■ **PROBLEM REQUIREMENTS**: Leave the pictures out. Return all other data exactly.
□ □ □ □
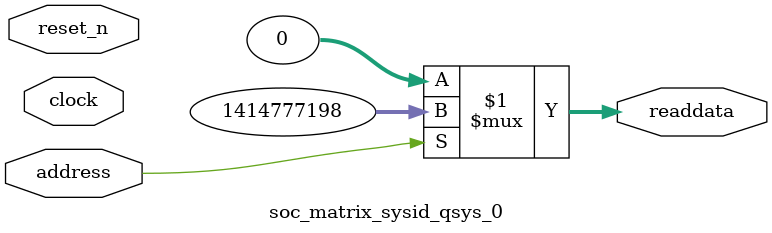
<source format=v>

`timescale 1ns / 1ps
// synthesis translate_on

// turn off superfluous verilog processor warnings 
// altera message_level Level1 
// altera message_off 10034 10035 10036 10037 10230 10240 10030 

module soc_matrix_sysid_qsys_0 (
               // inputs:
                address,
                clock,
                reset_n,

               // outputs:
                readdata
             )
;

  output  [ 31: 0] readdata;
  input            address;
  input            clock;
  input            reset_n;

  wire    [ 31: 0] readdata;
  //control_slave, which is an e_avalon_slave
  assign readdata = address ? 1414777198 : 0;

endmodule




</source>
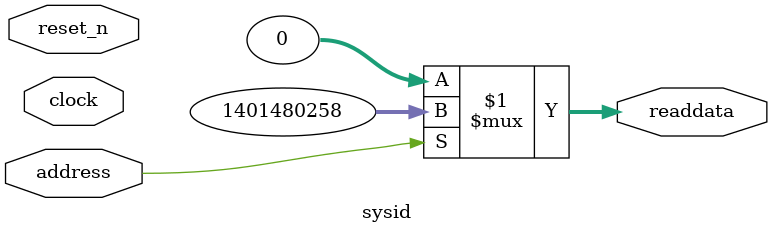
<source format=v>

`timescale 1ns / 1ps
// synthesis translate_on

// turn off superfluous verilog processor warnings 
// altera message_level Level1 
// altera message_off 10034 10035 10036 10037 10230 10240 10030 

module sysid (
               // inputs:
                address,
                clock,
                reset_n,

               // outputs:
                readdata
             )
;

  output  [ 31: 0] readdata;
  input            address;
  input            clock;
  input            reset_n;

  wire    [ 31: 0] readdata;
  //control_slave, which is an e_avalon_slave
  assign readdata = address ? 1401480258 : 0;

endmodule


</source>
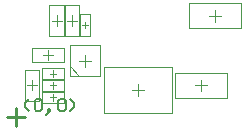
<source format=gbr>
%TF.GenerationSoftware,Altium Limited,Altium Designer,23.9.2 (47)*%
G04 Layer_Color=32768*
%FSLAX45Y45*%
%MOMM*%
%TF.SameCoordinates,14EE52A8-4136-4093-BC95-9A2147CF655B*%
%TF.FilePolarity,Positive*%
%TF.FileFunction,Other,Assembly_Notes*%
%TF.Part,Single*%
G01*
G75*
%TA.AperFunction,NonConductor*%
%ADD28C,0.25400*%
%ADD32C,0.20000*%
%ADD58C,0.10000*%
D28*
Y-76200D02*
Y76200D01*
X-76200Y0D02*
X76200D01*
D32*
X103322Y53322D02*
X70000Y86645D01*
Y119968D01*
X103322Y153290D01*
X153306Y136629D02*
X169968Y153290D01*
X203290D01*
X219951Y136629D01*
Y69984D01*
X203290Y53322D01*
X169968D01*
X153306Y69984D01*
Y136629D01*
X269935Y36661D02*
X286597Y53322D01*
Y69984D01*
X269935D01*
Y53322D01*
X286597D01*
X269935Y36661D01*
X253274Y20000D01*
X353242Y136629D02*
X369903Y153290D01*
X403226D01*
X419887Y136629D01*
Y69984D01*
X403226Y53322D01*
X369903D01*
X353242Y69984D01*
Y136629D01*
X453210Y53322D02*
X486532Y86645D01*
Y119968D01*
X453210Y153290D01*
D58*
X450000Y350000D02*
X710000D01*
X450000D02*
Y610000D01*
X710000D01*
Y350000D02*
Y610000D01*
X580000Y430000D02*
Y530000D01*
X530000Y480000D02*
X630000D01*
X451645Y432441D02*
X534123Y349963D01*
X310000Y342500D02*
Y397500D01*
X282500Y370000D02*
X337500D01*
X215000Y325000D02*
X405000D01*
Y415000D01*
X215000Y325000D02*
Y415000D01*
X405000D01*
X310000Y242500D02*
Y297500D01*
X282500Y270000D02*
X337500D01*
X215000Y315000D02*
X405000D01*
X215000Y225000D02*
Y315000D01*
X405000Y225000D02*
Y315000D01*
X215000Y225000D02*
X405000D01*
X310000Y142500D02*
Y197500D01*
X282500Y170000D02*
X337500D01*
X215000Y215000D02*
X405000D01*
X215000Y125000D02*
Y215000D01*
X405000Y125000D02*
Y215000D01*
X215000Y125000D02*
X405000D01*
X1030000Y180000D02*
Y280000D01*
X980000Y230000D02*
X1080000D01*
X745000Y35000D02*
X1315000D01*
X745000Y425000D02*
X1315000D01*
Y35000D02*
Y425000D01*
X745000Y35000D02*
Y425000D01*
X270000Y487500D02*
Y572500D01*
X227500Y530000D02*
X312500D01*
X135000Y470000D02*
X405000D01*
X135000Y590000D02*
X405000D01*
Y470000D02*
Y590000D01*
X135000Y470000D02*
Y590000D01*
X1680000Y810000D02*
Y910000D01*
X1630000Y860000D02*
X1730000D01*
X1460000Y965000D02*
X1900000D01*
X1460000Y755000D02*
X1900000D01*
X1460000D02*
Y965000D01*
X1900000Y755000D02*
Y965000D01*
X87500Y270000D02*
X172500D01*
X130000Y227500D02*
Y312500D01*
X70000Y135000D02*
Y405000D01*
X190000Y135000D02*
Y405000D01*
X70000Y135000D02*
X190000D01*
X70000Y405000D02*
X190000D01*
X624936Y875000D02*
X625180Y685000D01*
X534903D02*
X535364Y875000D01*
X580000Y752500D02*
Y807500D01*
X552500Y780000D02*
X607500D01*
X535364Y875000D02*
X624936D01*
X534903Y685000D02*
X625180D01*
X297500Y820000D02*
X382500D01*
X340000Y777500D02*
Y862500D01*
X280000Y685000D02*
Y955000D01*
X400000Y685000D02*
Y955000D01*
X280000Y685000D02*
X400000D01*
X280000Y955000D02*
X400000D01*
X427500Y820000D02*
X512500D01*
X470000Y777500D02*
Y862500D01*
X410000Y685000D02*
Y955000D01*
X530000Y685000D02*
Y955000D01*
X410000Y685000D02*
X530000D01*
X410000Y955000D02*
X530000D01*
X1560000Y220000D02*
Y320000D01*
X1510000Y270000D02*
X1610000D01*
X1340000Y375000D02*
X1780000D01*
X1340000Y165000D02*
X1780000D01*
X1340000D02*
Y375000D01*
X1780000Y165000D02*
Y375000D01*
%TF.MD5,25de222b6105873c49fd2950062ddb0c*%
M02*

</source>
□ □ □ □
■ **COMPLETED TASK**:
<source format=v>

`timescale 1ns / 1ps
// synthesis translate_on

// turn off superfluous verilog processor warnings 
// altera message_level Level1 
// altera message_off 10034 10035 10036 10037 10230 10240 10030 

module soc_matrix_sysid_qsys_0 (
               // inputs:
                address,
                clock,
                reset_n,

               // outputs:
                readdata
             )
;

  output  [ 31: 0] readdata;
  input            address;
  input            clock;
  input            reset_n;

  wire    [ 31: 0] readdata;
  //control_slave, which is an e_avalon_slave
  assign readdata = address ? 1414777198 : 0;

endmodule




</source>
<source format=v>

`timescale 1ns / 1ps
// synthesis translate_on

// turn off superfluous verilog processor warnings 
// altera message_level Level1 
// altera message_off 10034 10035 10036 10037 10230 10240 10030 

module sysid (
               // inputs:
                address,
                clock,
                reset_n,

               // outputs:
                readdata
             )
;

  output  [ 31: 0] readdata;
  input            address;
  input            clock;
  input            reset_n;

  wire    [ 31: 0] readdata;
  //control_slave, which is an e_avalon_slave
  assign readdata = address ? 1401480258 : 0;

endmodule


</source>
<source format=gbr>
%TF.GenerationSoftware,Altium Limited,Altium Designer,23.9.2 (47)*%
G04 Layer_Color=32768*
%FSLAX45Y45*%
%MOMM*%
%TF.SameCoordinates,14EE52A8-4136-4093-BC95-9A2147CF655B*%
%TF.FilePolarity,Positive*%
%TF.FileFunction,Other,Assembly_Notes*%
%TF.Part,Single*%
G01*
G75*
%TA.AperFunction,NonConductor*%
%ADD28C,0.25400*%
%ADD32C,0.20000*%
%ADD58C,0.10000*%
D28*
Y-76200D02*
Y76200D01*
X-76200Y0D02*
X76200D01*
D32*
X103322Y53322D02*
X70000Y86645D01*
Y119968D01*
X103322Y153290D01*
X153306Y136629D02*
X169968Y153290D01*
X203290D01*
X219951Y136629D01*
Y69984D01*
X203290Y53322D01*
X169968D01*
X153306Y69984D01*
Y136629D01*
X269935Y36661D02*
X286597Y53322D01*
Y69984D01*
X269935D01*
Y53322D01*
X286597D01*
X269935Y36661D01*
X253274Y20000D01*
X353242Y136629D02*
X369903Y153290D01*
X403226D01*
X419887Y136629D01*
Y69984D01*
X403226Y53322D01*
X369903D01*
X353242Y69984D01*
Y136629D01*
X453210Y53322D02*
X486532Y86645D01*
Y119968D01*
X453210Y153290D01*
D58*
X450000Y350000D02*
X710000D01*
X450000D02*
Y610000D01*
X710000D01*
Y350000D02*
Y610000D01*
X580000Y430000D02*
Y530000D01*
X530000Y480000D02*
X630000D01*
X451645Y432441D02*
X534123Y349963D01*
X310000Y342500D02*
Y397500D01*
X282500Y370000D02*
X337500D01*
X215000Y325000D02*
X405000D01*
Y415000D01*
X215000Y325000D02*
Y415000D01*
X405000D01*
X310000Y242500D02*
Y297500D01*
X282500Y270000D02*
X337500D01*
X215000Y315000D02*
X405000D01*
X215000Y225000D02*
Y315000D01*
X405000Y225000D02*
Y315000D01*
X215000Y225000D02*
X405000D01*
X310000Y142500D02*
Y197500D01*
X282500Y170000D02*
X337500D01*
X215000Y215000D02*
X405000D01*
X215000Y125000D02*
Y215000D01*
X405000Y125000D02*
Y215000D01*
X215000Y125000D02*
X405000D01*
X1030000Y180000D02*
Y280000D01*
X980000Y230000D02*
X1080000D01*
X745000Y35000D02*
X1315000D01*
X745000Y425000D02*
X1315000D01*
Y35000D02*
Y425000D01*
X745000Y35000D02*
Y425000D01*
X270000Y487500D02*
Y572500D01*
X227500Y530000D02*
X312500D01*
X135000Y470000D02*
X405000D01*
X135000Y590000D02*
X405000D01*
Y470000D02*
Y590000D01*
X135000Y470000D02*
Y590000D01*
X1680000Y810000D02*
Y910000D01*
X1630000Y860000D02*
X1730000D01*
X1460000Y965000D02*
X1900000D01*
X1460000Y755000D02*
X1900000D01*
X1460000D02*
Y965000D01*
X1900000Y755000D02*
Y965000D01*
X87500Y270000D02*
X172500D01*
X130000Y227500D02*
Y312500D01*
X70000Y135000D02*
Y405000D01*
X190000Y135000D02*
Y405000D01*
X70000Y135000D02*
X190000D01*
X70000Y405000D02*
X190000D01*
X624936Y875000D02*
X625180Y685000D01*
X534903D02*
X535364Y875000D01*
X580000Y752500D02*
Y807500D01*
X552500Y780000D02*
X607500D01*
X535364Y875000D02*
X624936D01*
X534903Y685000D02*
X625180D01*
X297500Y820000D02*
X382500D01*
X340000Y777500D02*
Y862500D01*
X280000Y685000D02*
Y955000D01*
X400000Y685000D02*
Y955000D01*
X280000Y685000D02*
X400000D01*
X280000Y955000D02*
X400000D01*
X427500Y820000D02*
X512500D01*
X470000Y777500D02*
Y862500D01*
X410000Y685000D02*
Y955000D01*
X530000Y685000D02*
Y955000D01*
X410000Y685000D02*
X530000D01*
X410000Y955000D02*
X530000D01*
X1560000Y220000D02*
Y320000D01*
X1510000Y270000D02*
X1610000D01*
X1340000Y375000D02*
X1780000D01*
X1340000Y165000D02*
X1780000D01*
X1340000D02*
Y375000D01*
X1780000Y165000D02*
Y375000D01*
%TF.MD5,25de222b6105873c49fd2950062ddb0c*%
M02*

</source>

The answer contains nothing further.